My dad once told me that there are two kinds of architects: the ones who can understand spatial transparency (the privileged) and those who cannot (the rest). Robert Slutzky and Colin Rowe develop in “Trasparency” and “Transparency 2” (from Architecture Culture: 1943-1968, by Joan Ockman) an understanding of how a building’s formal structure can demarcate spaces. They single out two types of transparencies: the literal and the phenomenal. The first refers to how a material like glass, although physically “transparent,” is still tangibly present in the structure’s form. In contrast, phenomenal transparency allows for a simultaneous perception of different spatial locations within the same space. The idea is that, like in an optical illusion, forms are suggested –or implied, as Peter Eisenman would prefer to say– rather than depicted. In other words, it allows for spatial stratification within given limits. Phenomenal spaces are never different, but differentiated. Like in Cubist paintings, phenomenal forms are suggested, not stipulated. The viewer defines what he/she sees.

DATA SHOWN:

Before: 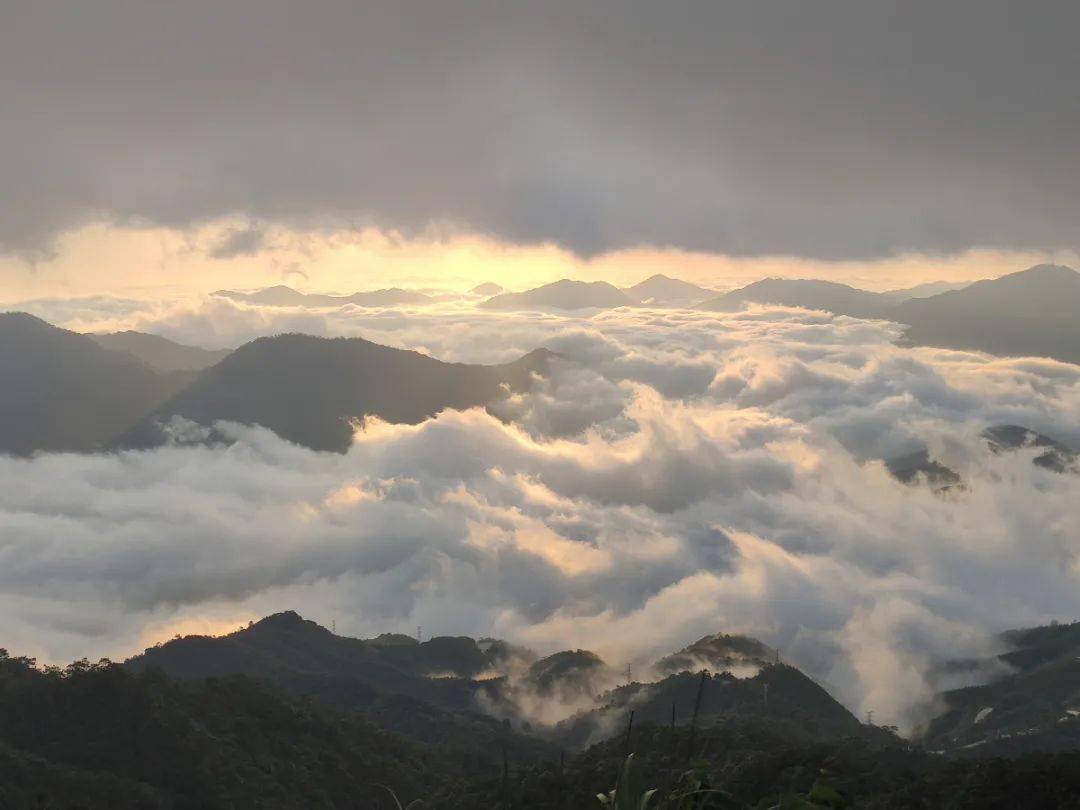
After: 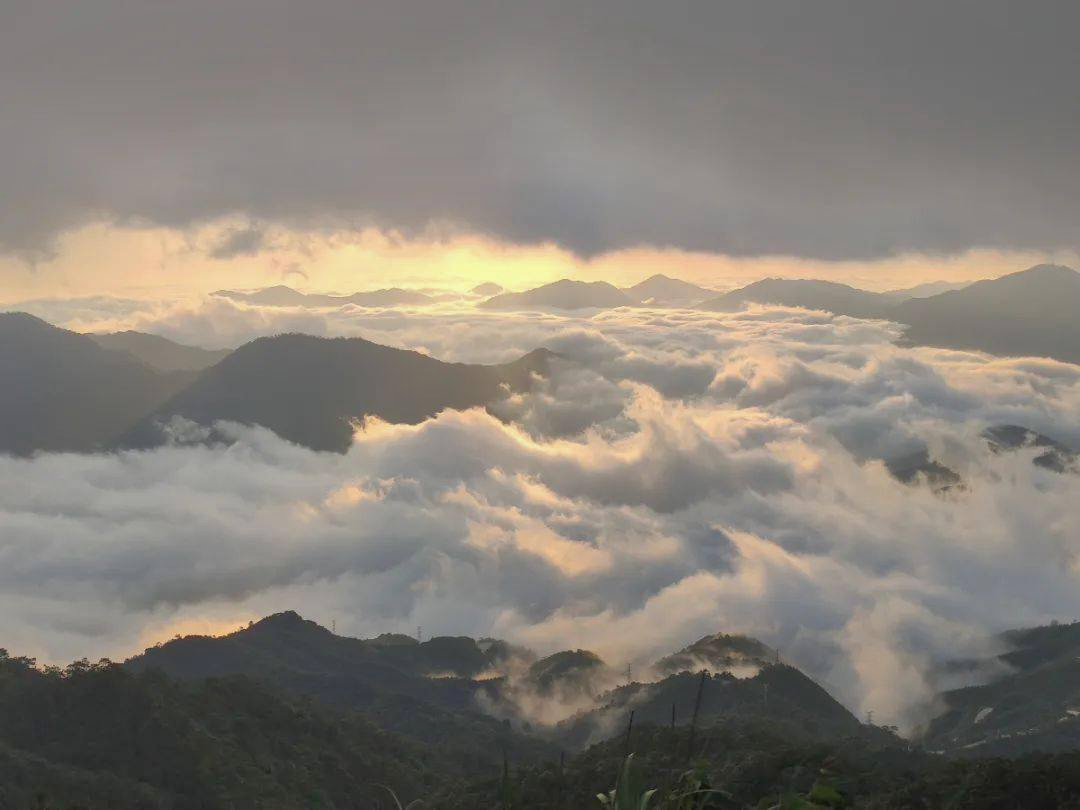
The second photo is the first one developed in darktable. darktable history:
shadows and highlights: on, module defaults
exposure: exposure -0.048 EV, compensate highlight preservation false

GOAL 1:
Based on the passage on transparency, answer yes or no to whether each statement agrees with it, and quote the words that decide it: (a) Robert Slutzky and Colin Rowe name three types of transparency. (b) Glass, though physically transparent, is still tangibly present in a structure's form. (c) In phenomenal transparency, forms are depicted rather than suggested.
GOAL 2:
Turn the paragraph of the passage on transparency that begins "My dad once told me" into a short bulleted list that keeps its main facts.

PROBLEM SOLUTION 1:
(a) No: "They single out two types of transparencies: the literal and the phenomenal."
(b) Yes: "although physically “transparent,” is still tangibly present in the structure’s form"
(c) No: "forms are suggested –or implied, as Peter Eisenman would prefer to say– rather than depicted"

PROBLEM SOLUTION 2:
- The writer's dad said there are two kinds of architects: those who understand spatial transparency (the privileged) and those who don't (the rest).
- In "Trasparency" and "Transparency 2" (from Architecture Culture: 1943-1968, by Joan Ockman), Robert Slutzky and Colin Rowe explain how a building's formal structure can mark out spaces.
- They name two types of transparency: literal and phenomenal.
- Literal transparency: a material like glass is physically "transparent" but still tangibly present in the structure's form.
- Phenomenal transparency: lets you perceive different spatial locations within the same space at once.
- As in an optical illusion, forms are suggested (or implied, in Peter Eisenman's preferred term) rather than depicted.
- This allows spatial stratification within given limits. Phenomenal spaces are never different, only differentiated.
- As in Cubist paintings, phenomenal forms are suggested, not stipulated, and the viewer defines what he or she sees.